Repeatability tests for machine learning models (in the sense of measurement system analysis)
For analyzing a machine learning model, we usually calculate the model performance metrics (such as accuracy...) and during validation step make sure that the model has not overfitted. We can consider a machine learning model (for example a machine vision model) that is deployed to an industrial system that performs a classification (e.g., defect detection) task as a measurement device.
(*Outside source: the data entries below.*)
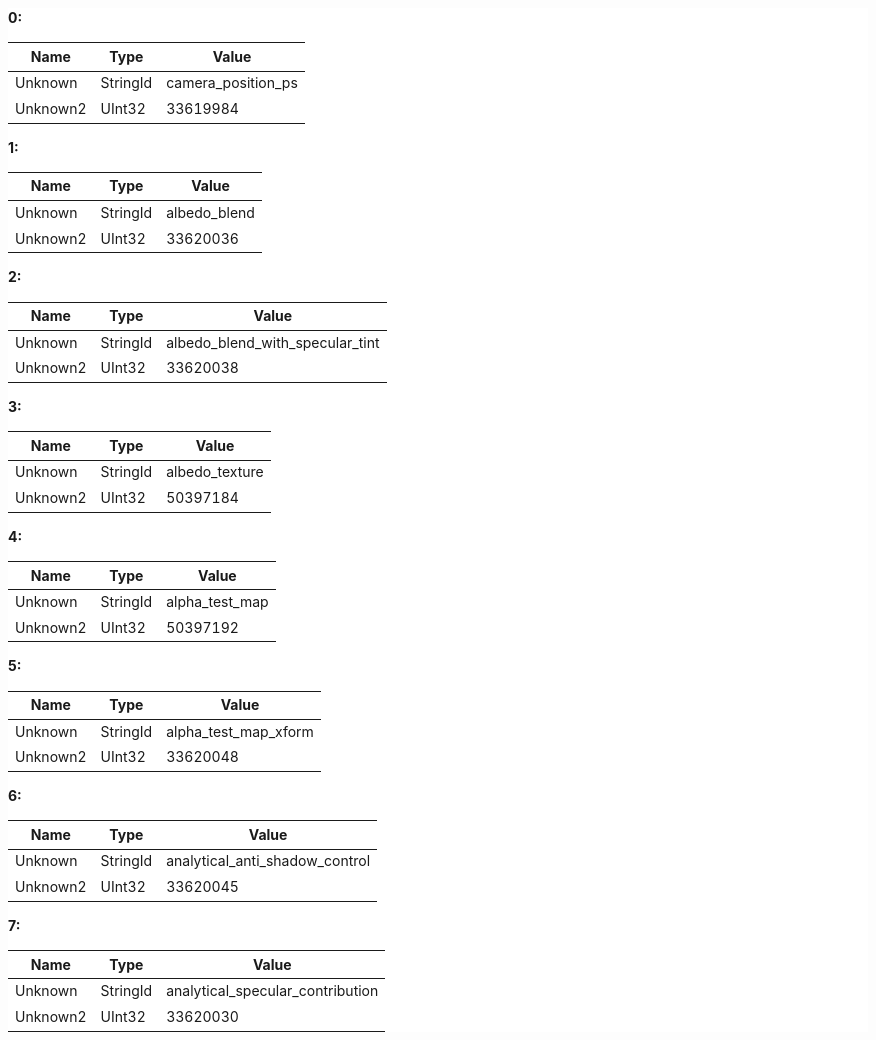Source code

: 
**0:**

Name	| Type	| Value
---	|---	|---	|
Unknown	|StringId	|camera_position_ps
Unknown2	|UInt32	|33619984


**1:**

Name	| Type	| Value
---	|---	|---	|
Unknown	|StringId	|albedo_blend
Unknown2	|UInt32	|33620036


**2:**

Name	| Type	| Value
---	|---	|---	|
Unknown	|StringId	|albedo_blend_with_specular_tint
Unknown2	|UInt32	|33620038


**3:**

Name	| Type	| Value
---	|---	|---	|
Unknown	|StringId	|albedo_texture
Unknown2	|UInt32	|50397184


**4:**

Name	| Type	| Value
---	|---	|---	|
Unknown	|StringId	|alpha_test_map
Unknown2	|UInt32	|50397192


**5:**

Name	| Type	| Value
---	|---	|---	|
Unknown	|StringId	|alpha_test_map_xform
Unknown2	|UInt32	|33620048


**6:**

Name	| Type	| Value
---	|---	|---	|
Unknown	|StringId	|analytical_anti_shadow_control
Unknown2	|UInt32	|33620045


**7:**

Name	| Type	| Value
---	|---	|---	|
Unknown	|StringId	|analytical_specular_contribution
Unknown2	|UInt32	|33620030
From this point of view, I would like to know if performing measurement system analysis and specifically repeatability are necessary. Repeatability in the context of the machine vision example, means taking multiple images from the object of interest and to expect that for all the images the prediction be the same. This will increase the confidence that the model is not sensitive to the slight variations that can happen for any reason in the whole pipeline. In my opinion testing for repeatability, directly checks if the model has overfitted as far as small changes in input are concerned, however does not guaranty that the model can generalize if the input data is sufficiently varied (so cannot guaranty that the model has not overfitted).
What properties of model (bias, variance, overfitting,...) are analyzed by Repeatability? and do usual validation steps (using train+validation subsets) cover those properties?
I should mention that by repeatability, I don't mean to train a model multiple times and trying to get to exactly the same model (for example by trying to fix the random seeds, etc.) as I have seen that on some webpages repeatability is used in this meaning.